Für den Nahostexperten Michael Lüders steht fest: Vor allem die USA sind verantwortlich für die Krisen in der Region. Die Flüchtlingsbewegung sei die Quittung für die dortige Interventionspolitik. Washington habe keinen klaren Plan - und dem folgten Berlin und Brüssel. Vor allem mit Blick auf Ägypten könne das weitere Folgen haben.

Michael Lüders im Gespräch mit Christine Heuer | 05.09.2015
    Michael Lüders , aufgenommen am 14.10.2011 auf der 63. Frankfurter Buchmesse in Frankfurt am Main.
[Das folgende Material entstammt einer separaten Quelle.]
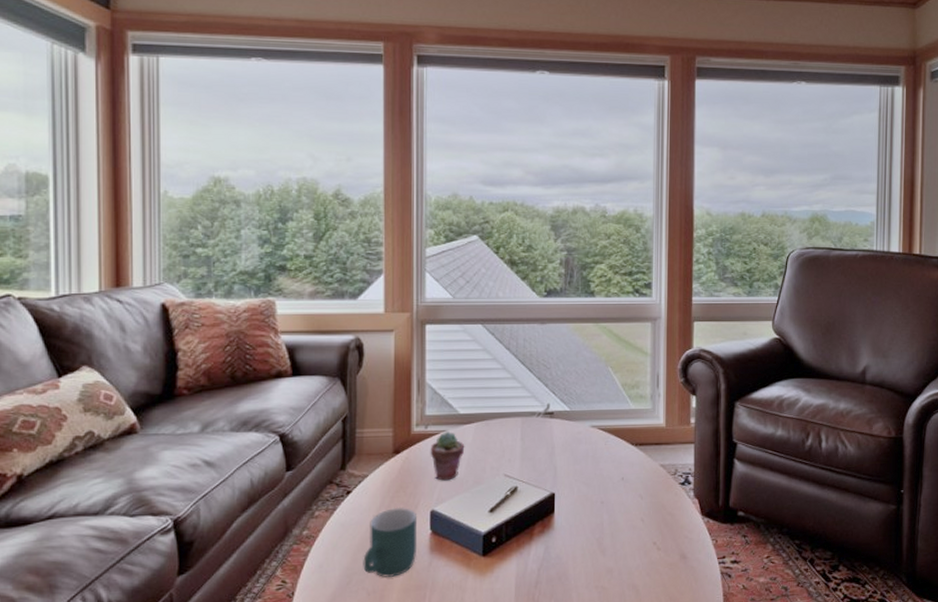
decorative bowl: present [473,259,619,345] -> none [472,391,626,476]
    Nahost-Experte Michael Lüders (dpa / Arno Burgi)
    Christine Heuer: 10.000 syrische Flüchtlinge möchten die USA aufnehmen, 10.000 von vier Millionen Syrern, die auf der Flucht sind, also ein Viertel Prozent. Und deshalb beginnt es in Europa ein bisschen zu rumoren. Die ersten weisen auf die Verantwortung der Amerikaner für die immense Flüchtlingszahl aus dem Nahen Osten hin. Denn es waren die USA, die die Kriege in Afghanistan, in Libyen oder Syrien geführt oder maßgeblich mitbestimmt haben, die Kriege also in den noch existenten oder zerfallenden Staaten, aus denen jetzt die Menschen massenhaft fliehen müssen. Dass Barack Obamas Sprecher, Josh Earnest, jetzt gesagt hat, Europa habe die Kapazität, dieses Problem selbst zu lösen, andere Ankündigungen habe er nicht zu machen, ist für uns Anlass, das Thema mit dem Nahostexperten Michael Lüders zu besprechen. Guten Morgen, Herr Lüders!
    Michael Lüders: Schönen guten Morgen, Frau Heuer, hallo!
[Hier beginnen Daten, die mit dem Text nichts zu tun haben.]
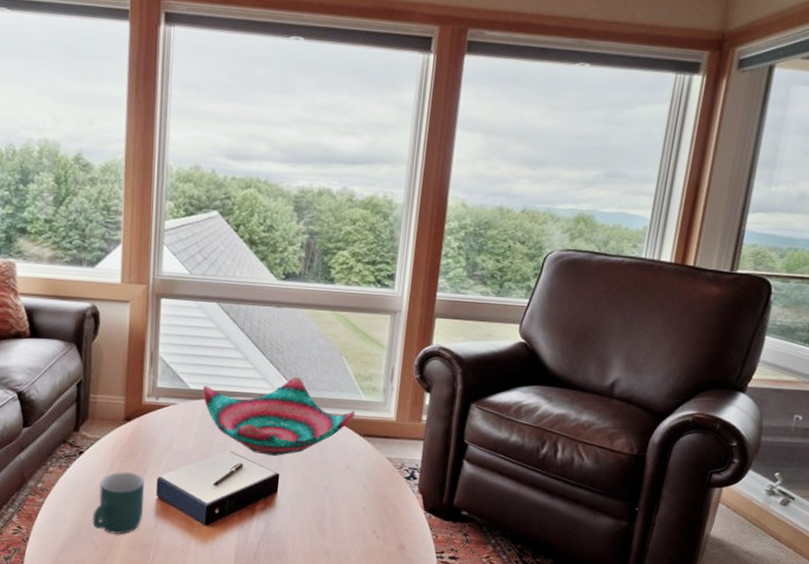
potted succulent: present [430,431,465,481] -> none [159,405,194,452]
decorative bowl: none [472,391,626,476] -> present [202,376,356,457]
    Heuer: Hallo! Die USA wünschen Europa also viel Glück bei der Lösung der Flüchtlingskrise. Macht Washington sich da gerade einen schlanken Fuß?
    Lüders: Ja, in der Tat. Washington könnte mehr Verantwortung übernehmen. Die Krisen in der Region sind maßgeblich mit verantwortet von der Interventionspolitik der USA, die allerdings die Europäer überwiegend mitgetragen haben. Natürlich tragen auch die arabischen Regime ein hohes Maß an Verantwortung für das, was jetzt geschieht, für diese massive Flüchtlingswelle, denn die arabischen Regime haben sich stets als unfähig erwiesen, konstruktive Politik zu betreiben und ihren Bevölkerungen eine Perspektive zu geben. Nur der Machterhalt interessiert sie, und die Mischung ergibt jetzt eine dramatische Flüchtlingsbewegung, die noch längst nicht ihren Höhepunkt erreicht hat. Eigentlich müssten die Europäer jetzt die Amerikaner in die Pflicht nehmen.
    Heuer: Was vor allem haben denn die USA falsch gemacht aus Ihrer Sicht?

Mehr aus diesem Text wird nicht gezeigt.